Un mort de plus, un mort de trop. Les Etats-Unis s’embrasent après l’assassinat de l’afro-américain George Floyd par la police. L’ampleur de l’affaire a ravivé le débat à propos du racisme, pas seulement aux USA, mais également à travers le monde et notamment en Tunisie.

 

Ce n’est un secret pour personne. En Tunisie, le racisme envers les Noirs est normalisé. Il fait partie de l’inconscient collectif tunisien, de certaines de leurs traditions et se manifeste dans le comportement quotidien des citoyens. Le dialecte Tunisien est en lui-même chargé de racisme et de termes stigmatisants.

Les Tunisiens suivent avec intérêt ce qui se passe aux Etats-Unis. Les réseaux sociaux peuvent représenter un échantillonnage de la société et de la mentalité ambiante. Si les condamnations et le soutien affiché aux mouvements anti-racistes sont nombreux, il en est de même pour ceux qui n’y voient pas d’intérêt.

« Pourquoi tant de bruit, pour une histoire de meurtre banal ? » ; « Les Noirs veulent toujours plus. On leur a concédé des droits dans leur pays, mais ils font dans la victimisation pour imposer leur culture » ; « Que voudraient-ils de plus ? ils ont eu droit à un président Noir, ça ne leur suffit pas ? » ; « Les afro-américains sont généralement des criminels et c’est pour cette raison que la police les punit » … Petit florilège des réactions de certains de nos compatriotes. Edifiant.

Dans notre pays, les Noirs qu’ils soient de nationalité tunisienne ou étrangers sont confrontés quotidiennement à la discrimination et à la haine raciale. Les minorités qu’elles soient raciales, sexuelles, religieuses ou autres, sont d’ailleurs très mal perçues par une société qui cultive l’homogénéité. Ancré dans la mentalité, le racisme est décomplexé. Les abjections que subissent les concitoyens ou les étrangers Noirs vont de l’insulte gratuite, à la marginalisation socio-économique, aux agressions physiques. Dans l’inconscient collectif tunisien, les personnes Noires sont associées au statut d’esclave qui remonte à la période de la traite négrière. Ces personnes sont encore considérées comme inférieures aux ‘blancs’, comme des personnes de second ordre.  

C’est dire que la ségrégation et les violences raciales n’est pas l’apanage des Etats-Unis.
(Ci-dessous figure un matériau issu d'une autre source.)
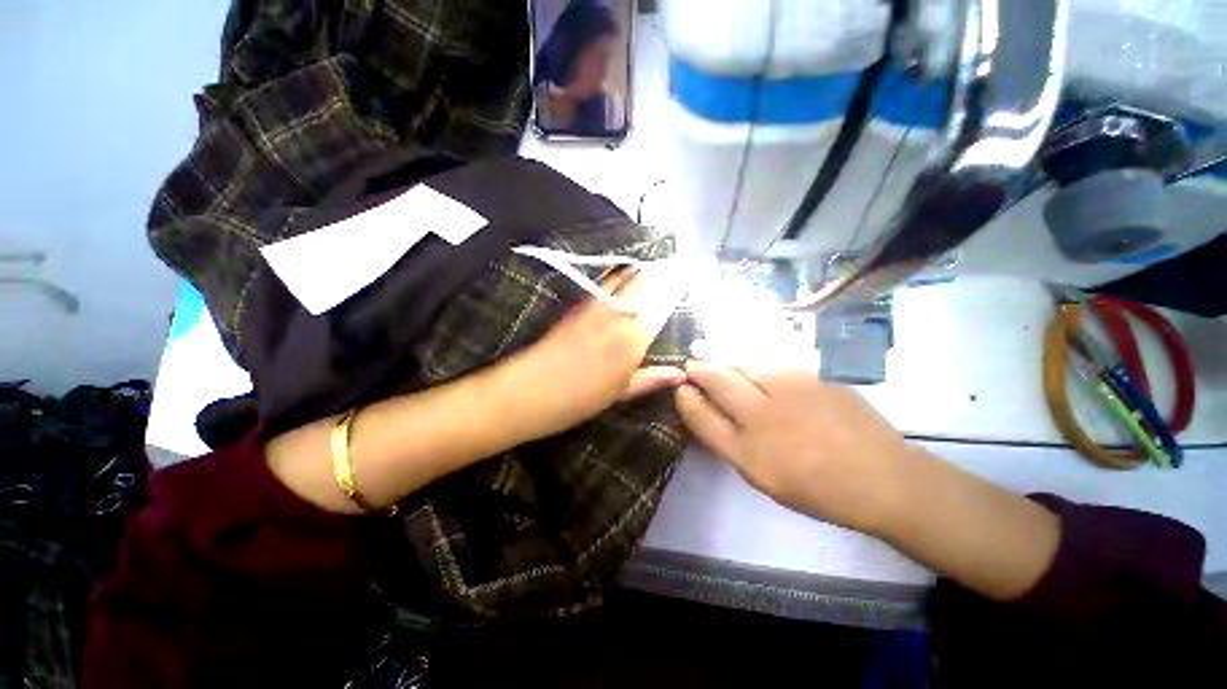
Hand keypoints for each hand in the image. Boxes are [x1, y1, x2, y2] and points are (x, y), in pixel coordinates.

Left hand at [501, 270, 684, 441]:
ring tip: (654, 266)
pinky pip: (606, 281)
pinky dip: (620, 274)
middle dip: (662, 274)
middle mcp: (618, 315)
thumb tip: (681, 374)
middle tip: (674, 268)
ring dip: (641, 270)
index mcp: (633, 340)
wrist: (528, 390)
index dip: (675, 289)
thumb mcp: (619, 394)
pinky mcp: (579, 304)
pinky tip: (625, 276)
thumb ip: (652, 378)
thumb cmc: (578, 399)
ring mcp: (596, 305)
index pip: (662, 306)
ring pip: (625, 277)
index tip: (687, 278)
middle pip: (645, 283)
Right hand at [675, 359, 915, 535]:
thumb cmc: (818, 488)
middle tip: (690, 362)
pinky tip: (738, 348)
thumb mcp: (764, 479)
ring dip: (717, 353)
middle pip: (718, 381)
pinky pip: (769, 355)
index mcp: (749, 452)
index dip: (686, 400)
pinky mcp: (812, 375)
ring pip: (741, 362)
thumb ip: (733, 445)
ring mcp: (789, 391)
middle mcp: (763, 417)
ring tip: (702, 346)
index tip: (680, 389)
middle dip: (698, 369)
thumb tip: (708, 413)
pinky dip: (747, 349)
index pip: (702, 417)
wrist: (883, 478)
Les agressions contre les Noirs sont fréquentes en Tunisie. Pas une période ne passe sans qu’un incident ne fasse les Unes des journaux. Parfois, ça passe aussi inaperçu dans l’indifférence générale. Les associations anti-racistes continuent à militer et à dénoncer.

Si aux USA la configuration est différente, les violences policières contre les afro-américains étant légion, en Tunisie ces violences prennent des visages multiples. Un, « retourne chez toi auprès des singes manger des bananes » après un passage à tabac, n’est pas chose rare. En plus des agressions verbales et physiques, les jeunes diplômés noirs peinent plus que les autres à décrocher un travail. La discrimination à l'œuvre sur le marché du travail est double. Il est tout aussi rare de voir un haut responsable ou un décideur Noir. Une sorte de plafond de verre qui ne dit pas son nom. Les jeunes noirs peinent également à entamer des relations avec des blancs, non pas qu’une loi ségrégationniste l’interdise, mais un tabou sociétal qui n’est pas près de changer, à quelques exceptions.

Les exemples sont multiples. Pourtant, en 2018, le Parlement tunisien a adopté une loi criminalisant la discrimination raciale. A l’époque, la société civile a crié victoire. C’en est une sur le plan législatif, aucun texte ne condamnait en Tunisie les actes racistes. Cette loi prévoit des peines allant d’un mois à un an de prison et jusqu’à 1000 dinars d’amende pour la profération de propos racistes. L’incitation à la haine l’apologie et les menaces racistes sont passibles de peine allant d’un à trois ans de prison et jusqu’à 3000 dinars d’amende.

Un travail à long terme reste à entreprendre. L’adoption de cette loi est un acquis en soi, reste maintenant à le concrétiser et à ce que l’Etat s’y engage. Pour changer les mentalités, il ne suffit pas de promulguer un texte législatif, il est nécessaire de l’accompagner par un travail d’éducation. Pour changer les mentalités, il faut commencer par l’école. Du Minnesota à Tunis, la lutte contre le racisme se poursuit.